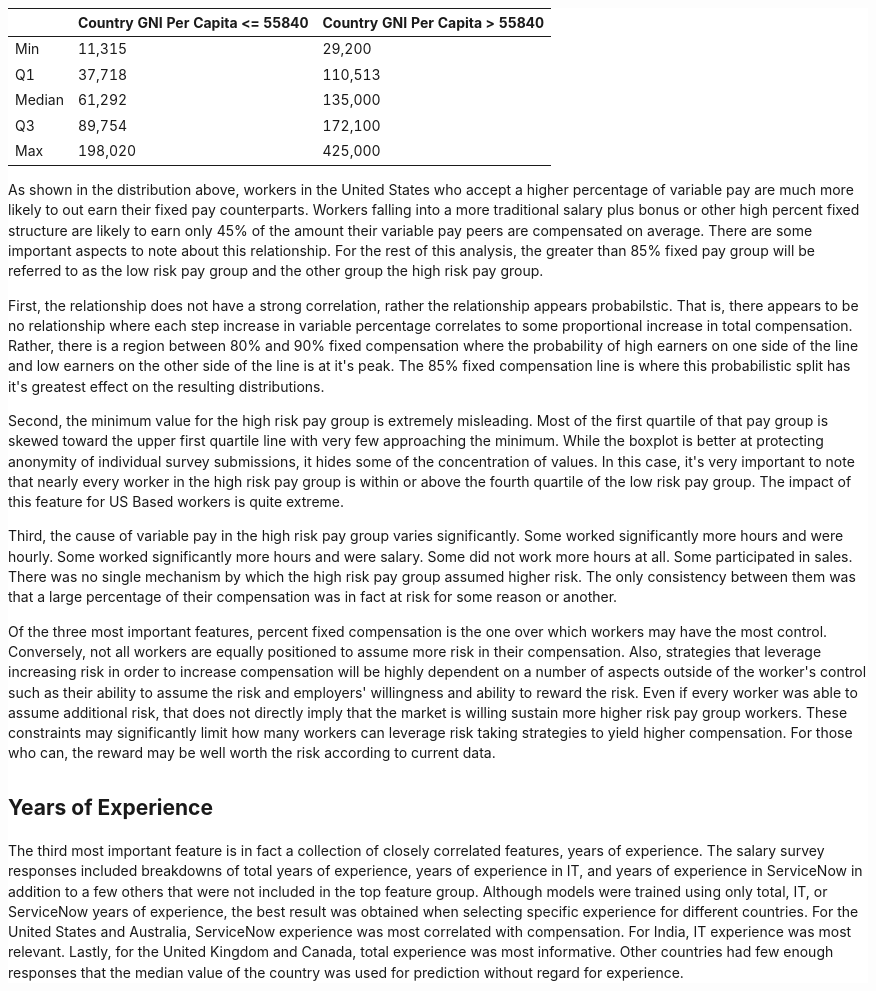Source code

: |        | Country GNI Per Capita <= 55840   | Country GNI Per Capita > 55840 |
|--------|-----------------------------------|--------------------------------|
| Min    | 11,315                            | 29,200                         |
| Q1     | 37,718                            | 110,513                        |
| Median | 61,292                            | 135,000                        |
| Q3     | 89,754                            | 172,100                        |
| Max    | 198,020                           | 425,000                        |

As shown in the distribution above, workers in the United States who accept a higher percentage of variable pay are much more likely to out earn their fixed pay counterparts. Workers falling into a more traditional salary plus bonus or other high percent fixed structure are likely to earn only 45% of the amount their variable pay peers are compensated on average. There are some important aspects to note about this relationship. For the rest of this analysis, the greater than 85% fixed pay group will be referred to as the low risk pay group and the other group the high risk pay group.

First, the relationship does not have a strong correlation, rather the relationship appears probabilstic. That is, there appears to be no relationship where each step increase in variable percentage correlates to some proportional increase in total compensation. Rather, there is a region between 80% and 90% fixed compensation where the probability of high earners on one side of the line and low earners on the other side of the line is at it's peak. The 85% fixed compensation line is where this probabilistic split has it's greatest effect on the resulting distributions.

Second, the minimum value for the high risk pay group is extremely misleading. Most of the first quartile of that pay group is skewed toward the upper first quartile line with very few approaching the minimum. While the boxplot is better at protecting anonymity of individual survey submissions, it hides some of the concentration of values. In this case, it's very important to note that nearly every worker in the high risk pay group is within or above the fourth quartile of the low risk pay group. The impact of this feature for US Based workers is quite extreme.

Third, the cause of variable pay in the high risk pay group varies significantly. Some worked significantly more hours and were hourly. Some worked significantly more hours and were salary. Some did not work more hours at all. Some participated in sales. There was no single mechanism by which the high risk pay group assumed higher risk. The only consistency between them was that a large percentage of their compensation was in fact at risk for some reason or another.

Of the three most important features, percent fixed compensation is the one over which workers may have the most control. Conversely, not all workers are equally positioned to assume more risk in their compensation. Also, strategies that leverage increasing risk in order to increase compensation will be highly dependent on a number of aspects outside of the worker's control such as their ability to assume the risk and employers' willingness and ability to reward the risk. Even if every worker was able to assume additional risk, that does not directly imply that the market is willing sustain more higher risk pay group workers. These constraints may significantly limit how many workers can leverage risk taking strategies to yield higher compensation. For those who can, the reward may be well worth the risk according to current data.

## Years of Experience

The third most important feature is in fact a collection of closely correlated features, years of experience. The salary survey responses included breakdowns of total years of experience, years of experience in IT, and years of experience in ServiceNow in addition to a few others that were not included in the top feature group. Although models were trained using only total, IT, or ServiceNow years of experience, the best result was obtained when selecting specific experience for different countries. For the United States and Australia, ServiceNow experience was most correlated with compensation. For India, IT experience was most relevant. Lastly, for the United Kingdom and Canada, total experience was most informative. Other countries had few enough responses that the median value of the country was used for prediction without regard for experience.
○ ○ ○ ○ ○
The expected result is the material restated word for word, minus any picture.

RESULT FOR THIS EXERCISE>
Source code

: |        | Country GNI Per Capita <= 55840   | Country GNI Per Capita > 55840 |
|--------|-----------------------------------|--------------------------------|
| Min    | 11,315                            | 29,200                         |
| Q1     | 37,718                            | 110,513                        |
| Median | 61,292                            | 135,000                        |
| Q3     | 89,754                            | 172,100                        |
| Max    | 198,020                           | 425,000                        |

As shown in the distribution above, workers in the United States who accept a higher percentage of variable pay are much more likely to out earn their fixed pay counterparts. Workers falling into a more traditional salary plus bonus or other high percent fixed structure are likely to earn only 45% of the amount their variable pay peers are compensated on average. There are some important aspects to note about this relationship. For the rest of this analysis, the greater than 85% fixed pay group will be referred to as the low risk pay group and the other group the high risk pay group.

First, the relationship does not have a strong correlation, rather the relationship appears probabilstic. That is, there appears to be no relationship where each step increase in variable percentage correlates to some proportional increase in total compensation. Rather, there is a region between 80% and 90% fixed compensation where the probability of high earners on one side of the line and low earners on the other side of the line is at it's peak. The 85% fixed compensation line is where this probabilistic split has it's greatest effect on the resulting distributions.

Second, the minimum value for the high risk pay group is extremely misleading. Most of the first quartile of that pay group is skewed toward the upper first quartile line with very few approaching the minimum. While the boxplot is better at protecting anonymity of individual survey submissions, it hides some of the concentration of values. In this case, it's very important to note that nearly every worker in the high risk pay group is within or above the fourth quartile of the low risk pay group. The impact of this feature for US Based workers is quite extreme.

Third, the cause of variable pay in the high risk pay group varies significantly. Some worked significantly more hours and were hourly. Some worked significantly more hours and were salary. Some did not work more hours at all. Some participated in sales. There was no single mechanism by which the high risk pay group assumed higher risk. The only consistency between them was that a large percentage of their compensation was in fact at risk for some reason or another.

Of the three most important features, percent fixed compensation is the one over which workers may have the most control. Conversely, not all workers are equally positioned to assume more risk in their compensation. Also, strategies that leverage increasing risk in order to increase compensation will be highly dependent on a number of aspects outside of the worker's control such as their ability to assume the risk and employers' willingness and ability to reward the risk. Even if every worker was able to assume additional risk, that does not directly imply that the market is willing sustain more higher risk pay group workers. These constraints may significantly limit how many workers can leverage risk taking strategies to yield higher compensation. For those who can, the reward may be well worth the risk according to current data.

## Years of Experience

The third most important feature is in fact a collection of closely correlated features, years of experience. The salary survey responses included breakdowns of total years of experience, years of experience in IT, and years of experience in ServiceNow in addition to a few others that were not included in the top feature group. Although models were trained using only total, IT, or ServiceNow years of experience, the best result was obtained when selecting specific experience for different countries. For the United States and Australia, ServiceNow experience was most correlated with compensation. For India, IT experience was most relevant. Lastly, for the United Kingdom and Canada, total experience was most informative. Other countries had few enough responses that the median value of the country was used for prediction without regard for experience.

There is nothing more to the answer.